Iowa's Incredible Exposition Palaces

Did you know a century ago Iowans built beautiful palaces for their kings? Imagine you are climbing up into the high palace towers. Across the countryside the roads are filled with buggies headed toward the palace. Trains are arriving down at the station. Thousands of visitors are coming to see the kings.

You didn't know kings lived in Iowa in the late 1880s? They did. And their names were King Corn in Sioux City, King Coal in Ottumwa, King Flax in Forest City and King Bluegrass in Creston.

Crops Were King

The kings were crops and resources, not people. But they were so important to Iowa's economy that Iowans called them "kings." Iowans were proud of their rich soil and new businesses, and they needed a way to advertise this to people who didn't live nearby.

They could have used the old, traditional ways of advertising. For centuries, and in all parts of the world, merchants and farmers have gathered at fairs and markets to sell their products. When settlers first came to Iowa and planned their towns, they always included a place for the market.

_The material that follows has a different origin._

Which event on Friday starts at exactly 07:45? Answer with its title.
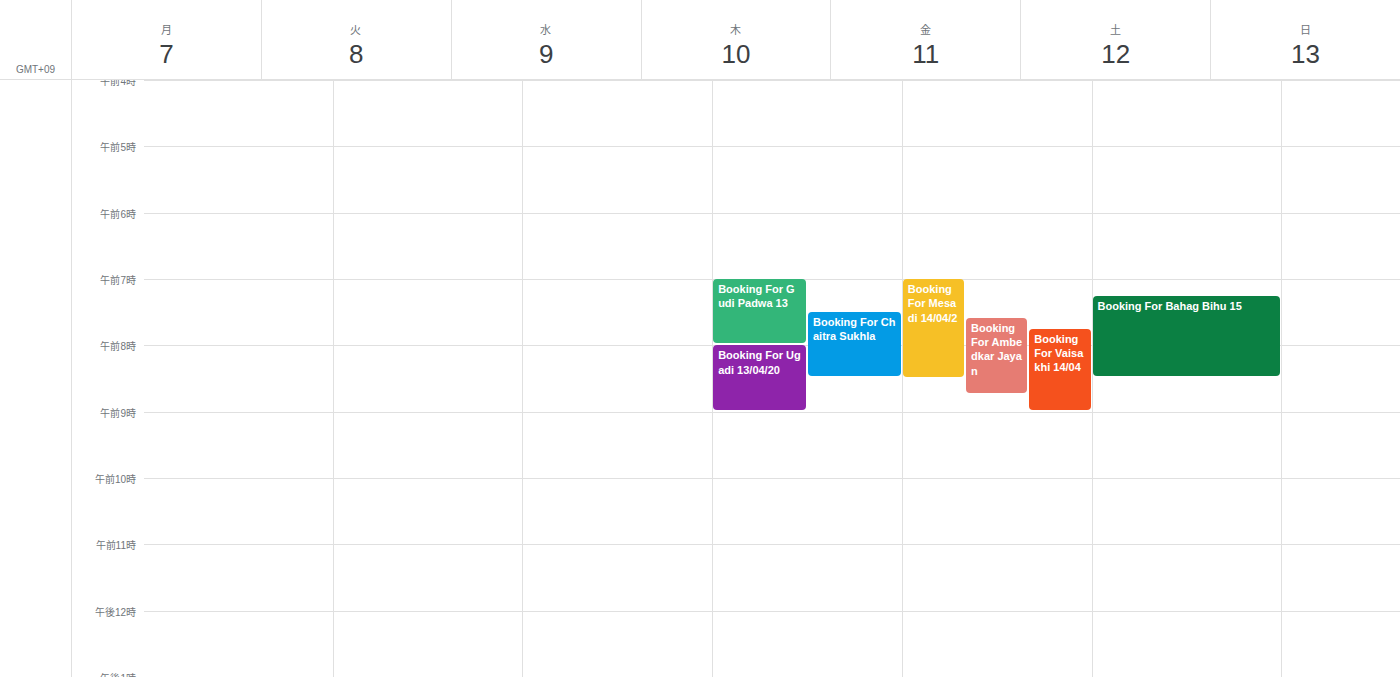
"Booking For Vaisakhi 14/04"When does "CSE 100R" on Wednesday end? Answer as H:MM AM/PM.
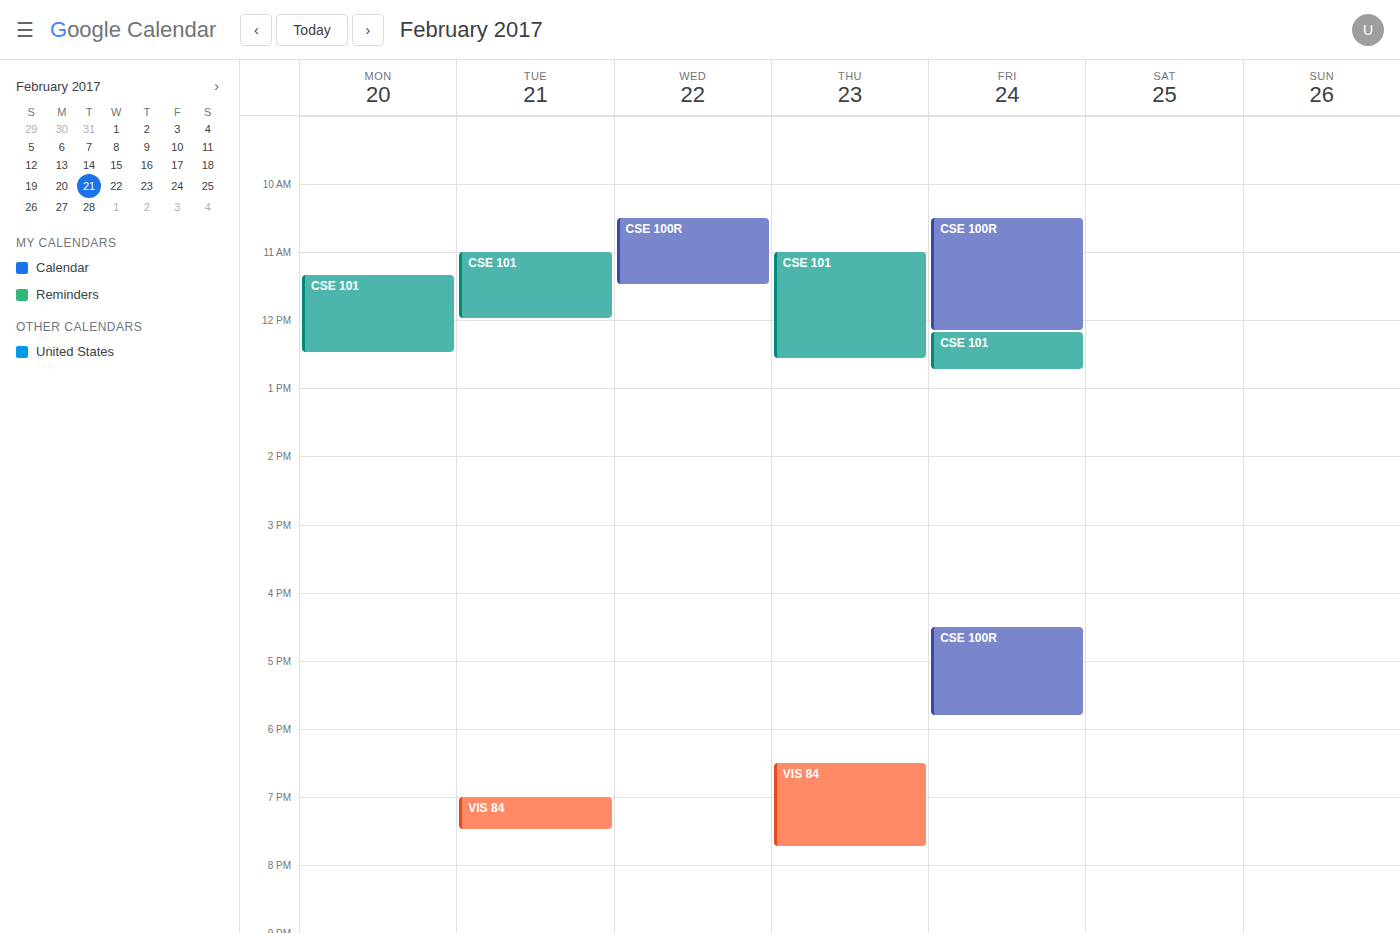
11:30 AM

County and state fairs had been common in Iowa since the 1850s. At the fair the person who grew the biggest or best vegetable or animal, or who baked the best bread or made the best quilt, would win a prize.

New Products, New Advertising

But fairs and markets were the old ways of showing off hard work and good ideas. Life was changing in the late 1800s, and people wanted new ways of showing those changes. The 1800s are sometimes called the Industrial Revolution in Europe and America. Before this time, the people who worked on farms and in factories did much of the work by hand. Now in the late 1800s huge machines powered by steam did the work. New products were invented and manufactured faster than ever before. Better communication and transportation networks meant people could travel and do business in different parts of the world.

In Europe and America huge expositions were held to show the new products, machines and ideas to the public. The expositions were a lot like the World's Fairs. In America the first big exposition was held in Philadelphia in 1876. Visitors stood in line to see how telegraphs, telephones, sewing machines and typewriters worked. The American people were proud of their new inventions. Expositions were the new, exciting way to advertise products and celebrate progress.

Palaces in Iowa

Around 1890 several cities and towns in Iowa wanted new ways to show their local pride too. This was the era of the great exposition palaces in our state. Citizens built large and elaborate wooden buildings. Inside they set up magnificent displays of their crops and products. Thousands of visitors came to see the palaces.

But there was one thing that made the palace buildings really unusual. The outside of each palace was covered with the crops grown and the resources found in that part of the state. Local artists covered the palace walls with grains and grasses and minerals in patterns and designs. Thousands of people visited them, and they talked about the palaces for months afterwards.

Now most of our advertising is done on television, radio, billboards or on the Internet. We hear about new products in online or in social media. But back in the 1880s and 1890s, Iowans thought palaces were a terrific way of exhibiting or exposing their products to the public. Some people said Iowa was the state with the best exposition palaces in America.

Source:

  • Ginalie Swaim, Ed., “Iowa's Incredible Exposition Palaces,” The Goldfinch 6, no. 1 (October 1984): 2-3.